Activity — Print the lines below word for word, beginning with the first and ending with the line that holds "Step: Replace WaterMesh's", and skip every picture.

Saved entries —
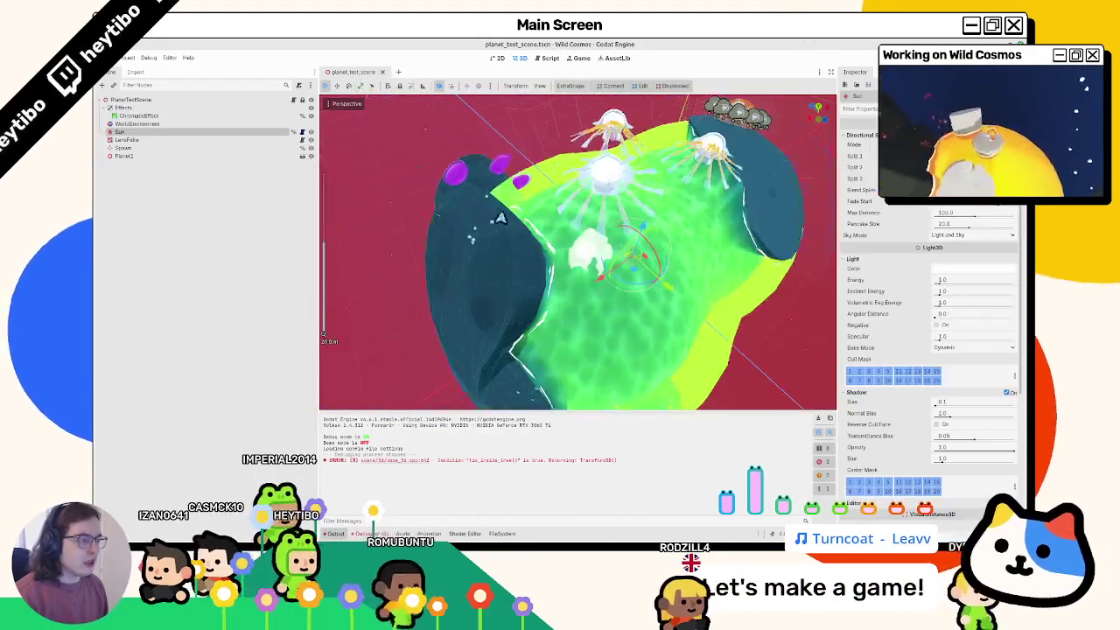
mouse_move(500, 217)
middle_mouse_down()
mouse_move(598, 207)
mouse_move(580, 295)
mouse_move(580, 240)
mouse_move(644, 292)
middle_mouse_up()
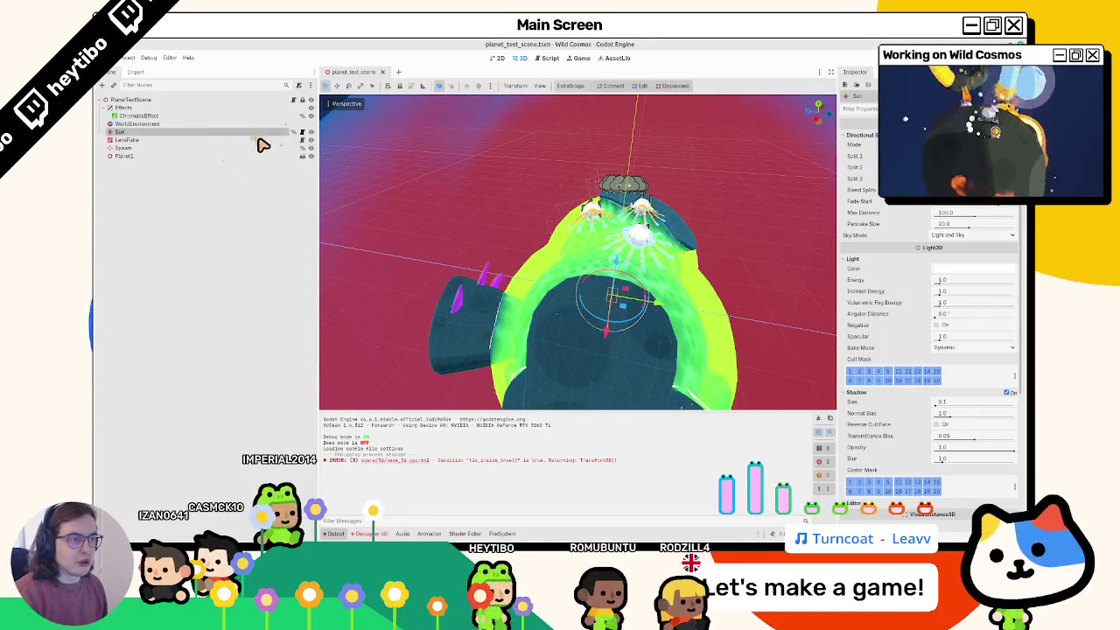
left_click(302, 155)
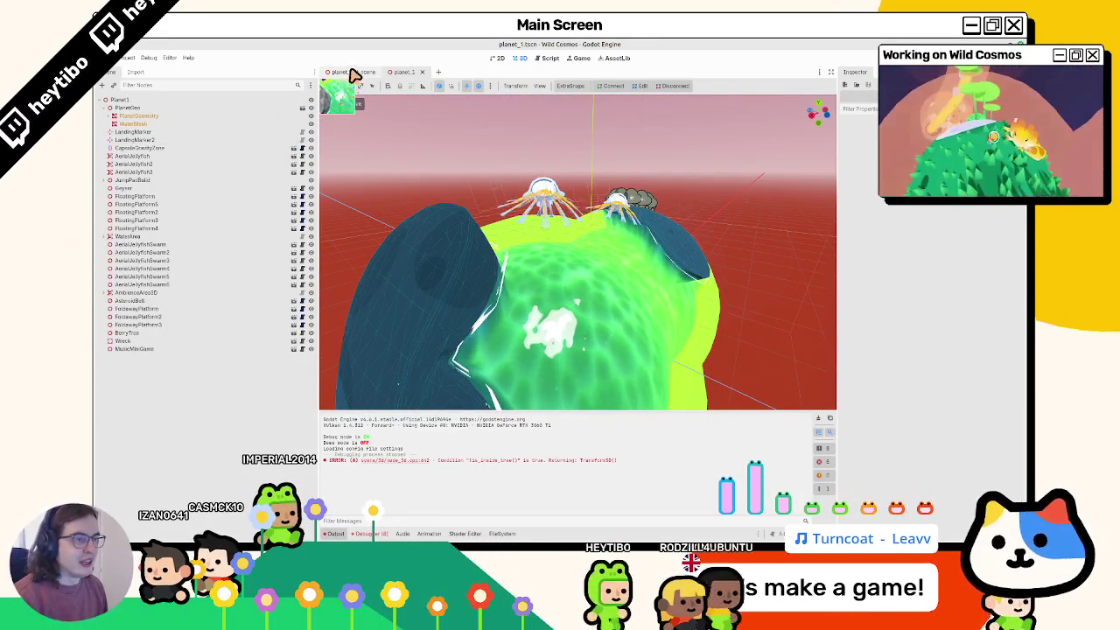
Step: Replace WaterMesh's shader Material Override with the grey checker StandardMaterial3D
left_click(133, 123)
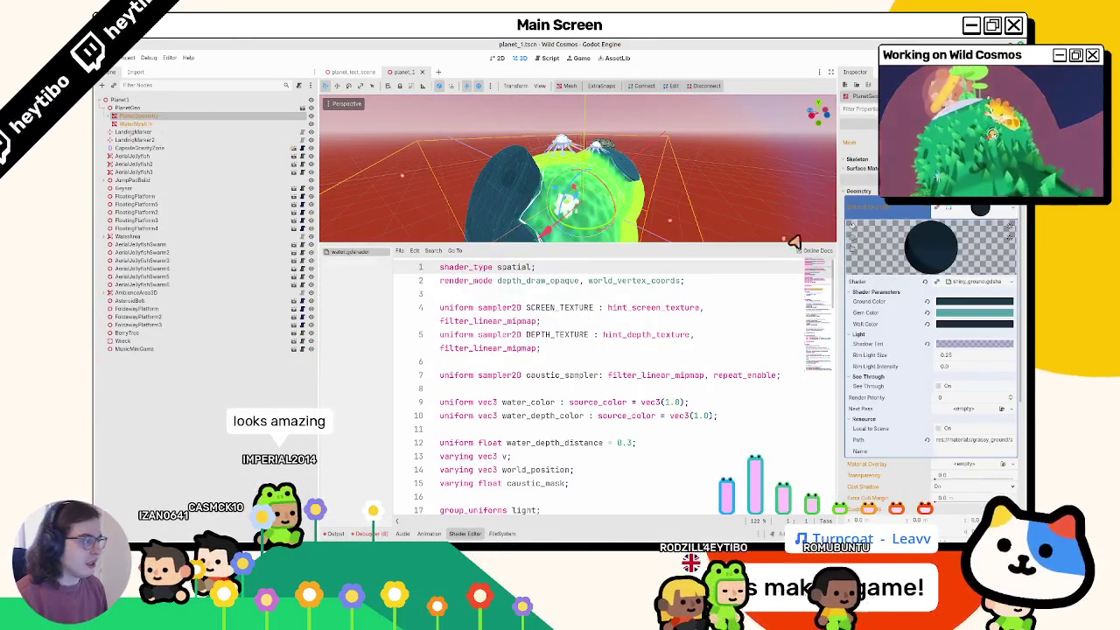
left_click(1011, 207)
left_click(971, 254)
left_click(1006, 200)
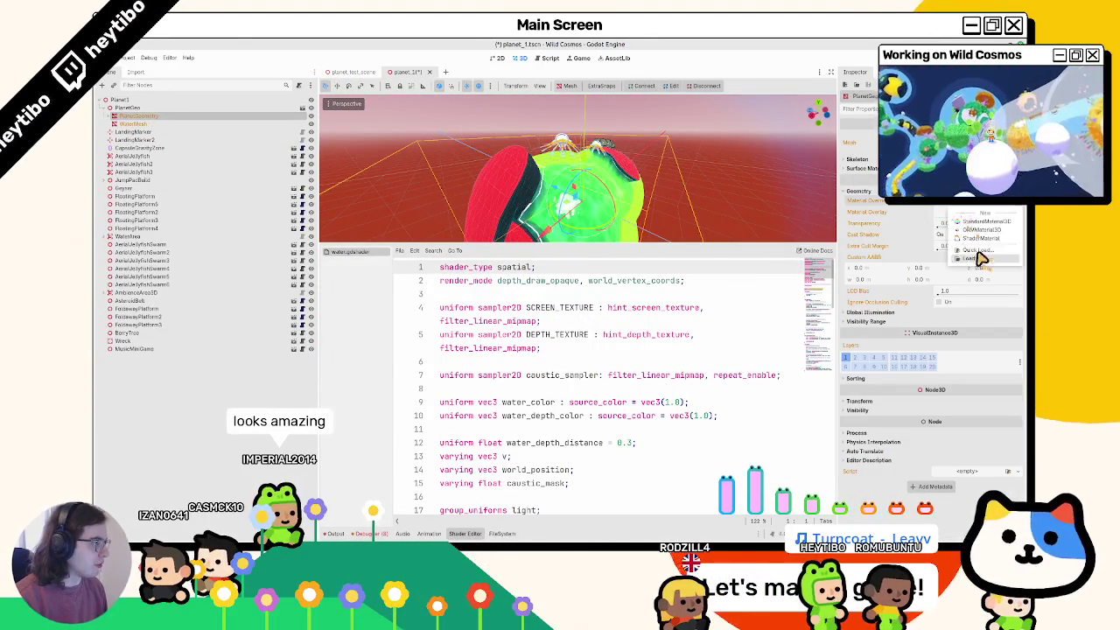
left_click(980, 252)
key("Return")
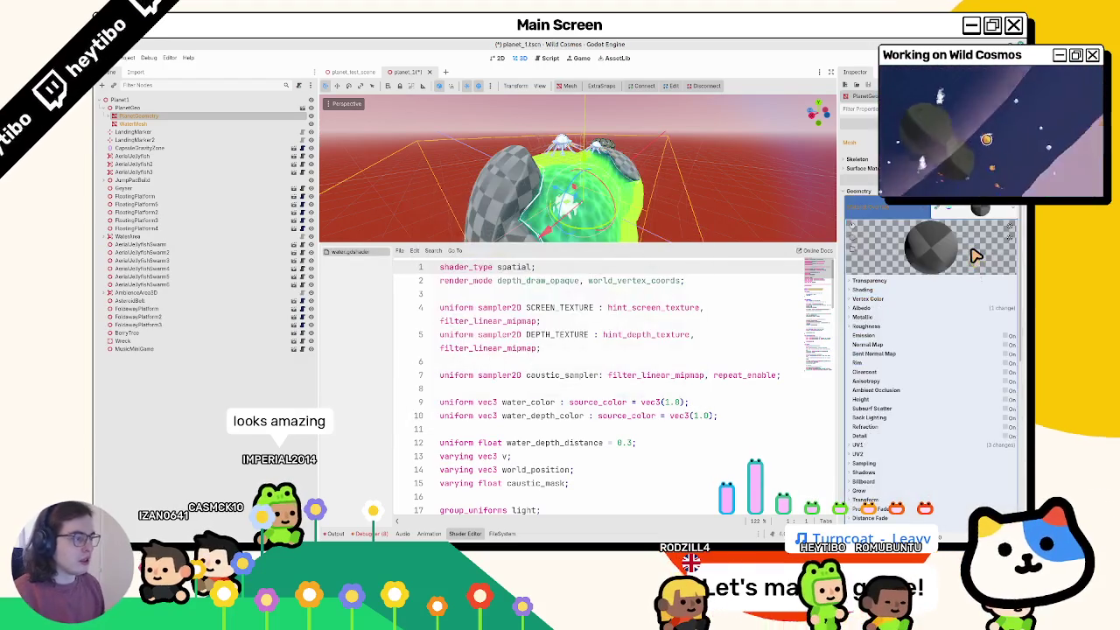
Step: Hide the Shader Editor, inspect the checkered planet from several angles, then return to Blender
left_click(464, 533)
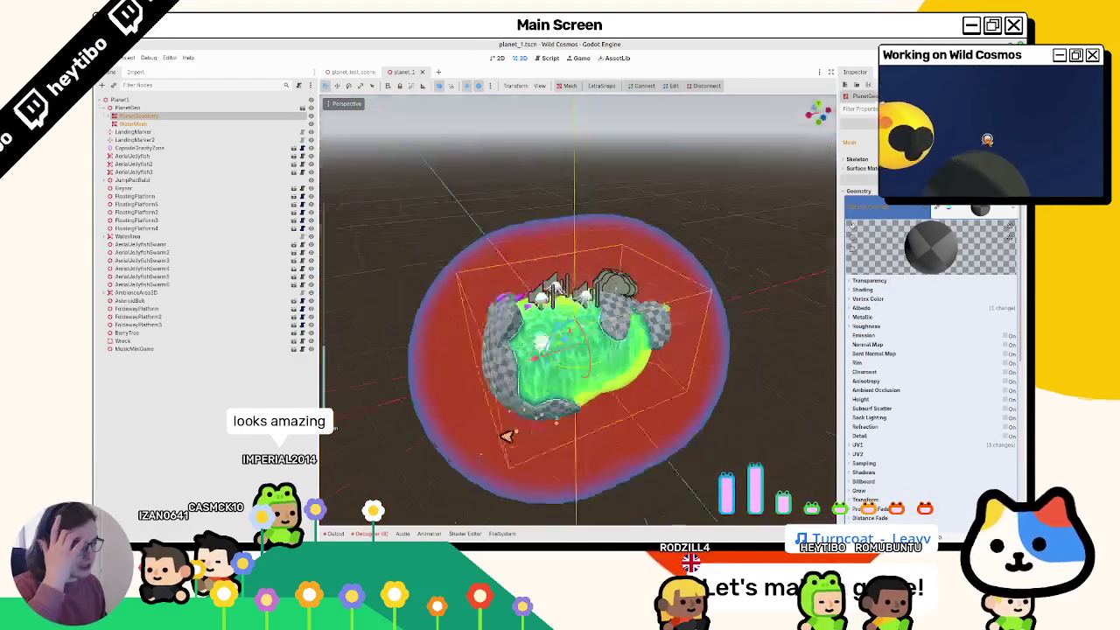
middle_click_drag(507, 407, 648, 356)
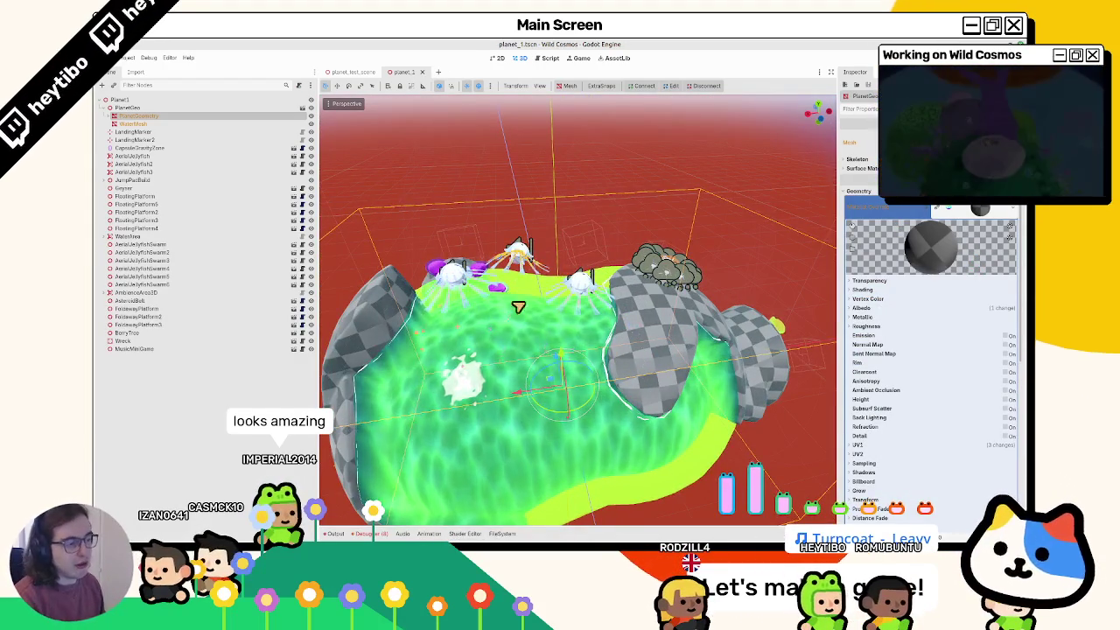
mouse_move(519, 307)
middle_mouse_down()
mouse_move(475, 375)
mouse_move(499, 337)
mouse_move(324, 422)
middle_mouse_up()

Solution to this task —
mouse_move(500, 217)
middle_mouse_down()
mouse_move(598, 207)
mouse_move(580, 295)
mouse_move(580, 240)
mouse_move(644, 292)
middle_mouse_up()
left_click(302, 155)
Step: Replace WaterMesh's shader Material Override with the grey checker StandardMaterial3D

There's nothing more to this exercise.